Comment expliquez-vous que l’offre se soit progressivement rendue disponible au format Ucits ?Après les problèmes rencontrés en 2008 sur certains fonds, les investisseurs ont souhaité accéder à des solutions plus transparentes et plus liquides, tandis que l’innovation financière a aussi joué son rôle. La baisse continue des taux jusqu’au plancher a aussi incité les investisseurs à trouver des alternatives autres que les actions. Aujourd’hui, la grande majorité des stratégies sont implémentables au format Ucits : CTA, global macro, long-short equity ou sur le crédit, event driven, arbitrage de volatilité, sur le Forex… Seules quelques stratégies restent illiquides.
Si l’offre s’est élargie, elle reste encore limitée pour les investisseurs et les CGP…Il est vrai que cela reste malheureusement un marché d’investisseurs institutionnels. Les déceptions passées sur les Hedge Funds altèrent la perception du risque qu’en ont les gérants et investisseurs : la crise de 2008 a rangé l’alternatif dans la catégorie des fonds les plus risqués. Souvent les gérants sous mandat limitent leur poche de fonds alternatifs à 10 ou 20 % de leurs portefeuilles et ont une poche actions potentiellement plus importante, alors que le couple rendement-risque est moins attractif… Autre élément, ces fonds se fixent le plus souvent une limite de capacité afin de préserver leur performance. Dès lors, ces gestions sont limitées à quelques investisseurs (family offices, fonds de pensions, institutionnels, fonds de dotations des universités américaines, etc.) et n’ont pas besoin d’élargir leur base de distribution.

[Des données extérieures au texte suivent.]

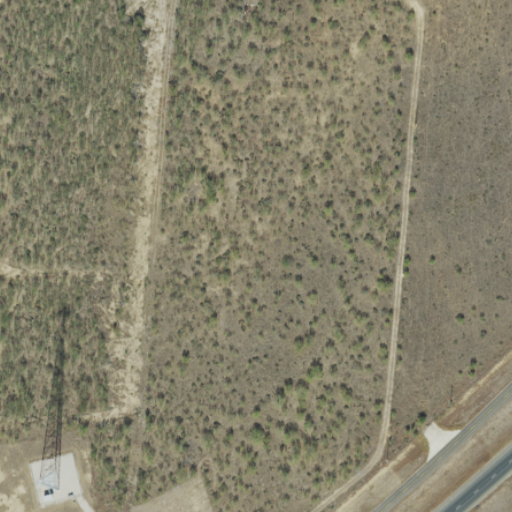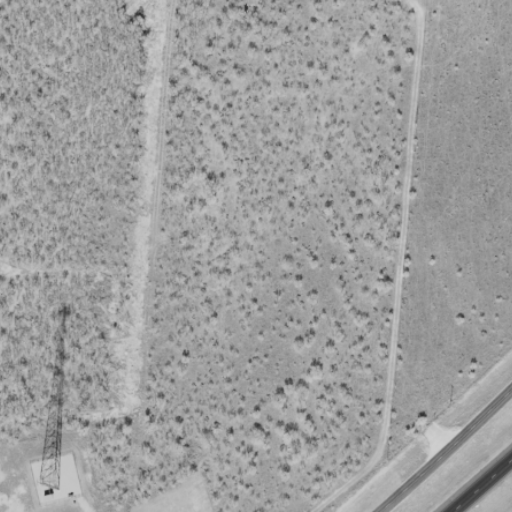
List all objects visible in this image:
road: (443, 451)
road: (476, 481)
road: (83, 506)
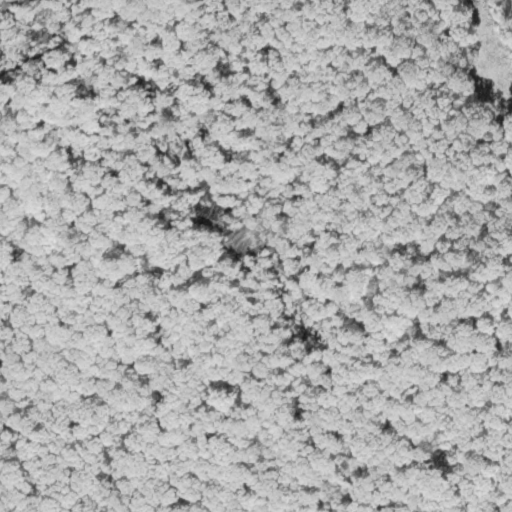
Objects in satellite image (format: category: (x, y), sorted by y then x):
road: (390, 181)
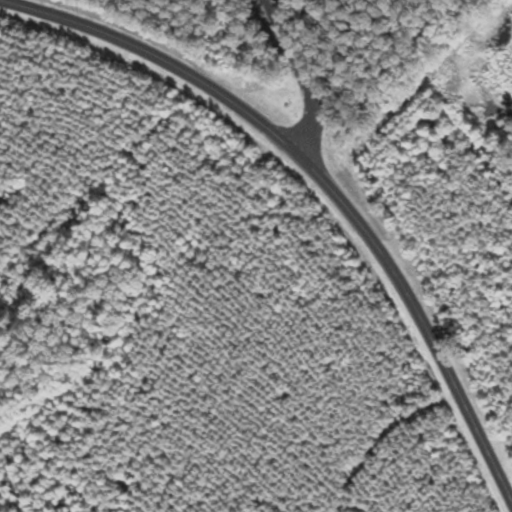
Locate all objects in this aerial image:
road: (303, 75)
road: (322, 179)
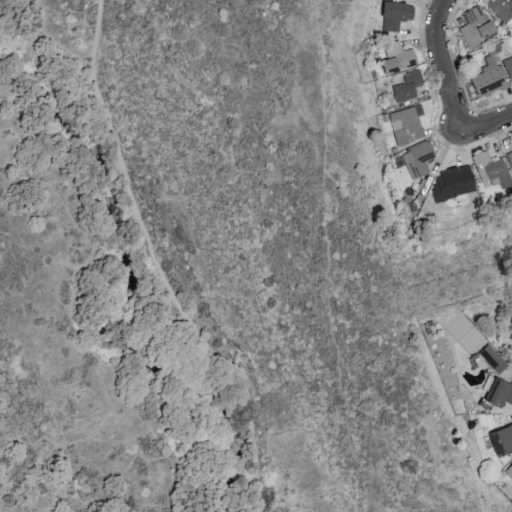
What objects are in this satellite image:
building: (500, 8)
building: (501, 9)
building: (393, 16)
building: (396, 16)
building: (473, 26)
building: (476, 27)
building: (394, 58)
building: (397, 60)
building: (508, 66)
building: (508, 66)
road: (442, 72)
building: (486, 79)
building: (489, 83)
building: (405, 86)
building: (406, 88)
road: (492, 122)
building: (404, 125)
building: (406, 126)
building: (509, 157)
building: (416, 159)
building: (509, 160)
building: (417, 162)
building: (488, 168)
building: (490, 170)
building: (451, 187)
road: (160, 270)
park: (195, 281)
building: (490, 358)
building: (498, 393)
building: (498, 439)
building: (509, 467)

Comment sélectionnez-vous les fonds de performance absolue ?Avant de sélectionner les fonds de performance absolue, il convient tout d’abord de les combiner car le fonds idéal n’existe pas. En effet, une bonne association de fonds complémentaires et peu corrélés permet d’avoir une faible corrélation au marché et une vraie diversification des risques et des sources de rendement. Cette bonne décorrélation des fonds doit être observée lors des phases « normales » de marché, mais surtout lors des périodes de stress car il est primordial que cette décorrélation soit stable dans toutes les configurations de marché.Puis il convient d’étudier le comportement des fonds. Pour cela, je « screene » l’univers en permanence et analyse leur comportement chaque semaine d’un point de vue quantitatif, afin d’éviter tout biais émotionnel et pour pouvoir identifier leurs biais factoriels. Ce n’est qu’ensuite que je rencontre les gérants et réalise une analyse qualitative de leurs process de gestion. Ce que je recherche avant tout, c’est la convexité de la stratégie et l’alpha généré par les gérants. Il est d’ailleurs primordial de bien suivre le parcours professionnel des équipes de gestion : la performance de ces fonds étant davantage attribuable à leurs gérants plutôt qu’à la maison de gestion.
Pourriez-vous nous citer quelques fonds que vous appréciez ?Du côté des fonds non accessibles aux CGP, je citerai Invenomic US Long/Short Equity, un long-short actions value fermé aux nouveaux souscripteurs, et le Man GLG Alpha Select Alternative, un long-short market neutral sur le marché britannique.Sur le marché retail, le long-short equity directionnel Eleva Absolute Return Europe et le global macro obligataire DNCA Invest Alpha Bonds sont particulièrement performants depuis de nombreuses années.